Carbon 14 and stable isotope synthesis of two potent and selective phosphodiesterase type 4 inhibitors

(R)-2-(4-(Benzo[d]oxazol-2-yl)piperazin-1-yl)-4-((tetrahydro-2H-pyran-4-yl)amino)-6,7-dihydrothieno[3,2-d]pyrimidine 5-oxide (1) and (R)-2-(4-(4-chlorophenoxy)piperidin-1-yl)-4-((tetrahydro-2H-pyran-4-yl)amino)-6,7-dihydrothieno[3,2-d]pyrimidine 5-oxide (2) are two potent and selective inhibitors of phosphodiesterase type 4 (PDE4). In this manuscript, we report the detailed synthesis of these two compounds labeled with carbon 14 and with stable isotopes. The core (R)-4-((tetrahydro-2H-pyran-4-yl)amino)-6,7-dihydrothieno[3,2-d]pyrimidine 5-oxide is common in both inhibitors.

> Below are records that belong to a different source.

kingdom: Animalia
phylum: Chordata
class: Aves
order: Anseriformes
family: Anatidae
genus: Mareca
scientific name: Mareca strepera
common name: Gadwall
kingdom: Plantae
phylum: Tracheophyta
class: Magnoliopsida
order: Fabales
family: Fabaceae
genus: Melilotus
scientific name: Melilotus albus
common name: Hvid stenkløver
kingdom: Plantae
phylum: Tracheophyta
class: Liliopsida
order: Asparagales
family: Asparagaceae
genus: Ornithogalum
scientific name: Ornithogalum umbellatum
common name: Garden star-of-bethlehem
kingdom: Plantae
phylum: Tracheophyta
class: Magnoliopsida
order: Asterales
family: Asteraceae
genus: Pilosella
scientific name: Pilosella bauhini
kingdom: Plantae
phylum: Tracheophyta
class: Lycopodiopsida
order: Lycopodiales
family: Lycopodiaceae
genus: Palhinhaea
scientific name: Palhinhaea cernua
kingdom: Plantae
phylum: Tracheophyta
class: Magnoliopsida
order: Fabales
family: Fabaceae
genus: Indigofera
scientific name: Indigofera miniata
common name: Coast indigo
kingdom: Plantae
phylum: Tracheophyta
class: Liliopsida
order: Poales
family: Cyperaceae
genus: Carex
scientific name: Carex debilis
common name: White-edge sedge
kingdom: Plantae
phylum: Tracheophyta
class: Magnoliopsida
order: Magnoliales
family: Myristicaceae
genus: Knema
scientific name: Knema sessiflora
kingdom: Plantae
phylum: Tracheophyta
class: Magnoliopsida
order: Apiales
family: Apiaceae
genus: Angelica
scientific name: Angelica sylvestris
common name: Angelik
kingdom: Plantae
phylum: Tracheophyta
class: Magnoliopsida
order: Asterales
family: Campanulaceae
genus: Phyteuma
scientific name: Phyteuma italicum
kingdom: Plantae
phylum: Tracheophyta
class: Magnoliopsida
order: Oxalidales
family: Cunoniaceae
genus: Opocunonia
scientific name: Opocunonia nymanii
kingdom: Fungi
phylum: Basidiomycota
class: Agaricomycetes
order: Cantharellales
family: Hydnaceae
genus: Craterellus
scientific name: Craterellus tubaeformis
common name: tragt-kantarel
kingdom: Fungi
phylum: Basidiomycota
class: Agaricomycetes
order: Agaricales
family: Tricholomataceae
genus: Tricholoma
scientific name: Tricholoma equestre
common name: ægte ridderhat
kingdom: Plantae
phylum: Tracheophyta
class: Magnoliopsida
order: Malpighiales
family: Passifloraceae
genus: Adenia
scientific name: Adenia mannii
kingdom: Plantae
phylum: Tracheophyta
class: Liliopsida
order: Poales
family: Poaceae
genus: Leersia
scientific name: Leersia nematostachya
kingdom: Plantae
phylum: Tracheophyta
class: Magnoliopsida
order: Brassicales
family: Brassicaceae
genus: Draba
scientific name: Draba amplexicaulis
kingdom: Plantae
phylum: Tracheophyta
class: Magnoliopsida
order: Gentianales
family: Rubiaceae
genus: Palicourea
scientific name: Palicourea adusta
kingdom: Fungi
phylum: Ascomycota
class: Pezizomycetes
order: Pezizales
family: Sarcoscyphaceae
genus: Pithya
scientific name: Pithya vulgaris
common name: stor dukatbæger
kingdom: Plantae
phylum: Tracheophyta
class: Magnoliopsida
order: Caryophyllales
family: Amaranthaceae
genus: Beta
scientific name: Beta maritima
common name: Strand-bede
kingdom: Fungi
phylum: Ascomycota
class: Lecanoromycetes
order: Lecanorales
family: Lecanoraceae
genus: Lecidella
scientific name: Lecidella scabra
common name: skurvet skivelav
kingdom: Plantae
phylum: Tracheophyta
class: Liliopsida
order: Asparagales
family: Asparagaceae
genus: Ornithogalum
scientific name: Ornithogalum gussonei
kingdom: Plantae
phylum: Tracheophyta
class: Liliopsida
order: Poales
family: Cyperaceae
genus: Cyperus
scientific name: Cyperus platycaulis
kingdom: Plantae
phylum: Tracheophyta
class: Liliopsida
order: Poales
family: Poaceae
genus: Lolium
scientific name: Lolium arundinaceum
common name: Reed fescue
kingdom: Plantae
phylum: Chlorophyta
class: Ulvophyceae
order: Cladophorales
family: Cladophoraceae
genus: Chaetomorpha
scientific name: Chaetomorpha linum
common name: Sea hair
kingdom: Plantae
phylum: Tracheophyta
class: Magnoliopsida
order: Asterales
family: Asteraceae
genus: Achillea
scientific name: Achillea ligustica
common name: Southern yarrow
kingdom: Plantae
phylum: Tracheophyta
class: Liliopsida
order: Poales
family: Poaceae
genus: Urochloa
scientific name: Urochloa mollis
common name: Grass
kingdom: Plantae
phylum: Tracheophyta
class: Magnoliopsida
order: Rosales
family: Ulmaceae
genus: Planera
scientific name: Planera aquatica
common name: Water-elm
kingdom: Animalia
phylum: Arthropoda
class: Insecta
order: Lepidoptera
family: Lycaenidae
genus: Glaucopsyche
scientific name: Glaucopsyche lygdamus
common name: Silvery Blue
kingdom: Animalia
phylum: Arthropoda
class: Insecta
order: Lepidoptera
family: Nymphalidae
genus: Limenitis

In the radioactive synthesis, the carbon 14 atom was introduced in the benzoxazole moiety using [¹⁴C]carbon disulfide to obtain [¹⁴C]-1 in five steps at a 55% overall yield. [¹⁴C]Urea was used to incorporate the carbon 14 atom in two steps in the dihydrothieno[3,2-d]pyrimidine intermediate, which was then transformed in four more steps to [¹⁴C]-2 at a 30% overall yield. Both compounds were isolated with specific activities higher than 54 mCi/mmol, radio- and chemical-purities higher than 99%, and with excellent enantiomeric excess. In the stable isotope synthesis, [²H₈]piperazine was used to prepare [²H₈]-1 in three steps in 72% overall yield, while [¹³C₆]phenol was used to prepare [¹³C₆]-2 in four steps in 18% overall yield.